Items from a dataset:
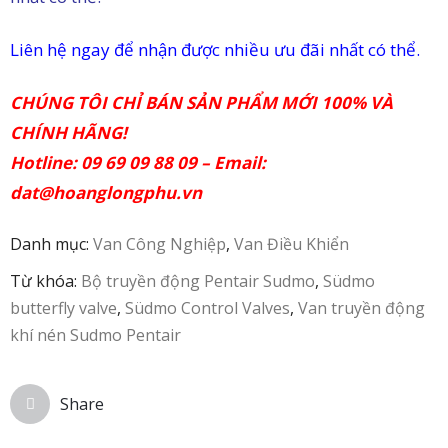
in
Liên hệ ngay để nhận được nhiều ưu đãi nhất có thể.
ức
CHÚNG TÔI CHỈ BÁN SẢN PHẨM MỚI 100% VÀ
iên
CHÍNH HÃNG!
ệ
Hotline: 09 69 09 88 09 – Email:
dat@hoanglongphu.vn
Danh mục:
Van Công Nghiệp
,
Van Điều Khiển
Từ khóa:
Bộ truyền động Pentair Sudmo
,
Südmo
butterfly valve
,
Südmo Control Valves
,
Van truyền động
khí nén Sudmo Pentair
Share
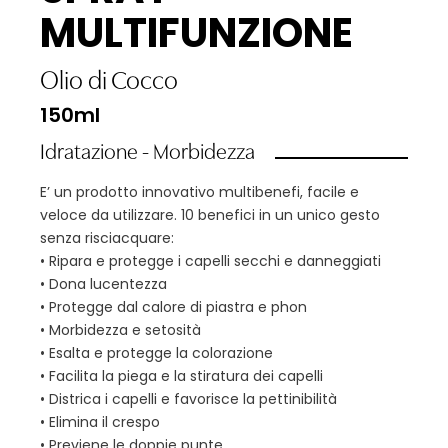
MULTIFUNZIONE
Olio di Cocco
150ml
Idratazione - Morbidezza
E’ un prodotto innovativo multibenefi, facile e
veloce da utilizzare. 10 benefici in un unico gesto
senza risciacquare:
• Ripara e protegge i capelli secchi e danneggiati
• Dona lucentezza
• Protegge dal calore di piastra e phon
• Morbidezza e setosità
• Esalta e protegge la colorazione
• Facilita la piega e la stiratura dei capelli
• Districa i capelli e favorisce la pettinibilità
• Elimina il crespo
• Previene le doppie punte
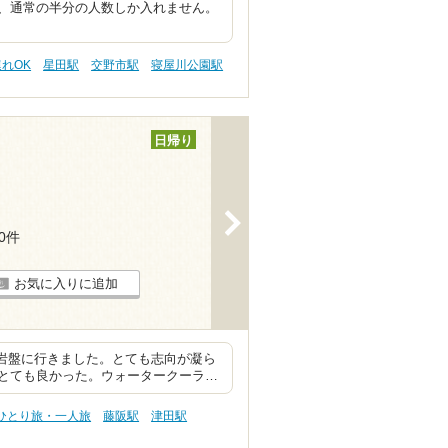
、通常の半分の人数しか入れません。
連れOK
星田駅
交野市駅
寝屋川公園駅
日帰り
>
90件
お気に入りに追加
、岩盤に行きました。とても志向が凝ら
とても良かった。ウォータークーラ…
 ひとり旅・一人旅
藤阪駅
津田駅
==
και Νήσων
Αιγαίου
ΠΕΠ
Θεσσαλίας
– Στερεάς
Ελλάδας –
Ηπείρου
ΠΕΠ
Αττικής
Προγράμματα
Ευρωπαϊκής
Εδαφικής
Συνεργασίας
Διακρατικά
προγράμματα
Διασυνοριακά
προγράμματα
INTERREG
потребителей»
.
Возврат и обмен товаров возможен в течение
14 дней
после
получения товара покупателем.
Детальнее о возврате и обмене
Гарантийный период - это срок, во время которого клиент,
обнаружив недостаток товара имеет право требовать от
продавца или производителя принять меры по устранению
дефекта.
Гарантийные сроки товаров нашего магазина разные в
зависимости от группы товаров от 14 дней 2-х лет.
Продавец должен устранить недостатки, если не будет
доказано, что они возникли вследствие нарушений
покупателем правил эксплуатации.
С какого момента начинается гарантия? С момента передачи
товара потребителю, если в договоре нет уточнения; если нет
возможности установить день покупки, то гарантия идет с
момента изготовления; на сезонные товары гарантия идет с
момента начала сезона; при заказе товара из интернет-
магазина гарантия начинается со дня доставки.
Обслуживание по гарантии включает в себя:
==
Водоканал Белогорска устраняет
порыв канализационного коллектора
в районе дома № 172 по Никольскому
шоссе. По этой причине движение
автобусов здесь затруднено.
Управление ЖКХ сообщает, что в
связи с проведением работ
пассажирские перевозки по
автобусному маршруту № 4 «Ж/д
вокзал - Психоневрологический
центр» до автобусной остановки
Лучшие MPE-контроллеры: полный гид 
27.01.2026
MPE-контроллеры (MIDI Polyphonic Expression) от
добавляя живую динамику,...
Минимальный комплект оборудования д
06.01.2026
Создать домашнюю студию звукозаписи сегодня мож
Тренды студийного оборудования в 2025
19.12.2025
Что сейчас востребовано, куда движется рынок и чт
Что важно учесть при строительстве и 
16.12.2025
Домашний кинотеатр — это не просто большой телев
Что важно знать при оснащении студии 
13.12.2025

TASK TO CARRY OUT:
Only the lines above from the one with "Детальнее о возврате и обмене" up to and including the one with "Обслуживание по гарантии" should be repeated, exactly as written.

SOLUTION TO THIS PROBLEM:
Детальнее о возврате и обмене
Гарантийный период - это срок, во время которого клиент,
обнаружив недостаток товара имеет право требовать от
продавца или производителя принять меры по устранению
дефекта.
Гарантийные сроки товаров нашего магазина разные в
зависимости от группы товаров от 14 дней 2-х лет.
Продавец должен устранить недостатки, если не будет
доказано, что они возникли вследствие нарушений
покупателем правил эксплуатации.
С какого момента начинается гарантия? С момента передачи
товара потребителю, если в договоре нет уточнения; если нет
возможности установить день покупки, то гарантия идет с
момента изготовления; на сезонные товары гарантия идет с
момента начала сезона; при заказе товара из интернет-
магазина гарантия начинается со дня доставки.
Обслуживание по гарантии включает в себя:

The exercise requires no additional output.